Today commemorated the 50th anniversary of the 1963 March on Washington. It was here that Dr. Martin Luther King, Jr. delivered his famous, ‘I Have A Dream’ speech. I’m sure countless bloggers, particularly those in attendance have so much to blog about in part to all of the famous and phenomenal speakers. My focus is a little different, however.
I think the most intriguing thing about the march in 1963 was that so many people answered the call. Can you believe that over 250,000 people were in attendance at the original march? My heart sank when I saw photos and heard that the number was not nearly as close to those that stood at the steps of the Lincoln Memorial fifty years ago. Think about it. In context, there was no Internet, no social media, just the telephone. And, the telephone at the time was a luxury that many households could not afford. The news of this event traveled exclusively through word of mouth. So, what does this march have to do with the business of nonprofits?

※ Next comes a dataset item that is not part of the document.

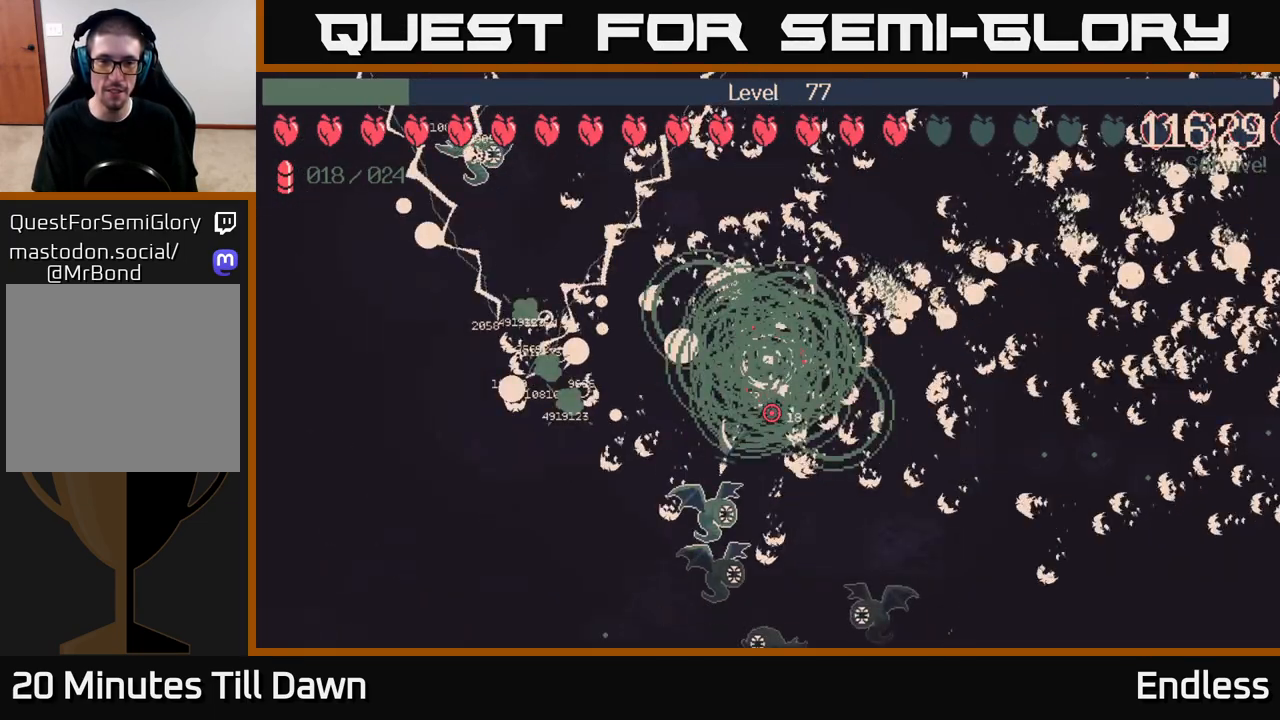
{"buttons": [], "left_stick": "center", "right_stick": "center", "events": []}
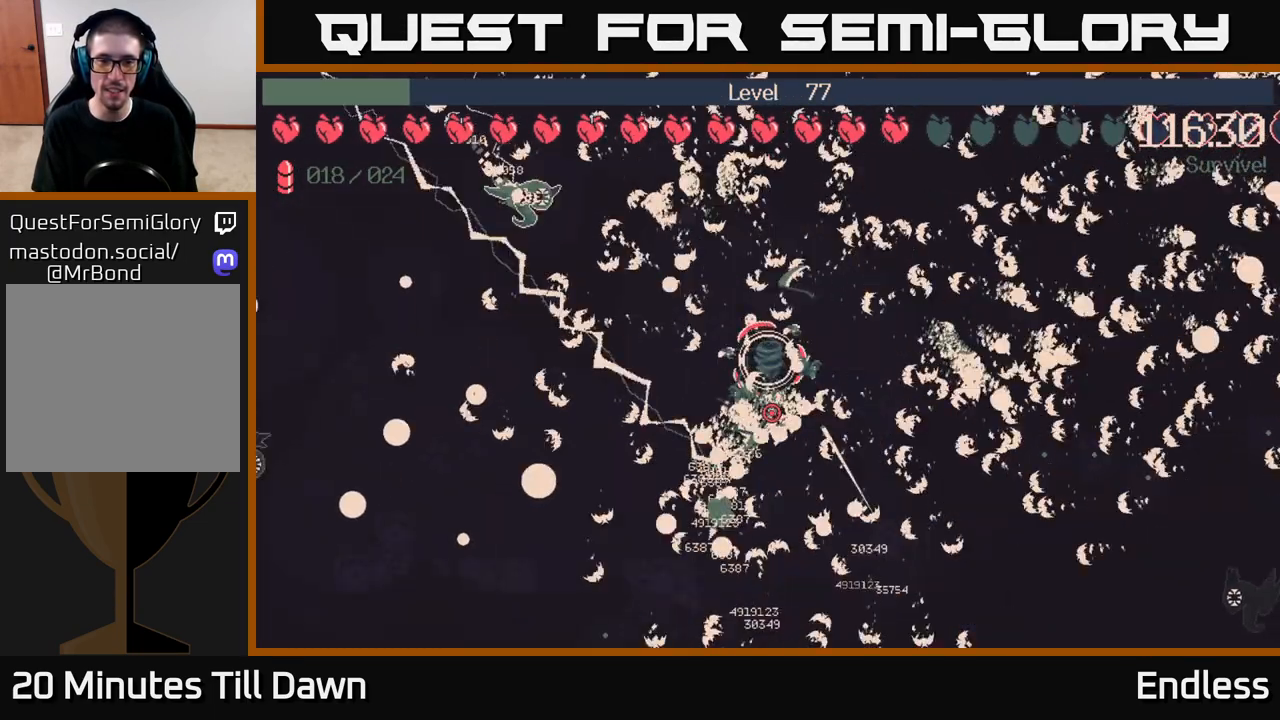
{"buttons": [], "left_stick": "down-left", "right_stick": "center", "events": [[33, "left_stick", "left"], [267, "left_stick", "down-left"]]}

It was the N.A.A.C.P., the black church, the fraternities and sororities that networked this message of importance to the people. Why didn’t the people who needed to get this message, get it this year? The people with no jobs, no hope, and the most oppressed should have been there by the hundreds of thousands. On the heels of the Zimmerman Trial, black people should have showed up for Trayvon Martin, they should have showed up to demand jobs, and they should have showed up to set an agenda for the next fifty years.
Black people have seen tremendous progress in a very brief time. The things that my grandparents have seen, I’ve been fortunate to have not seen. And some things I see today would still make them shake their heads in disbelief. Black organization is a vital component to the progress and the fulfillment of the Dr. Martin Luther King, Jr. dream.
Do you think black organizations are dropping the ball?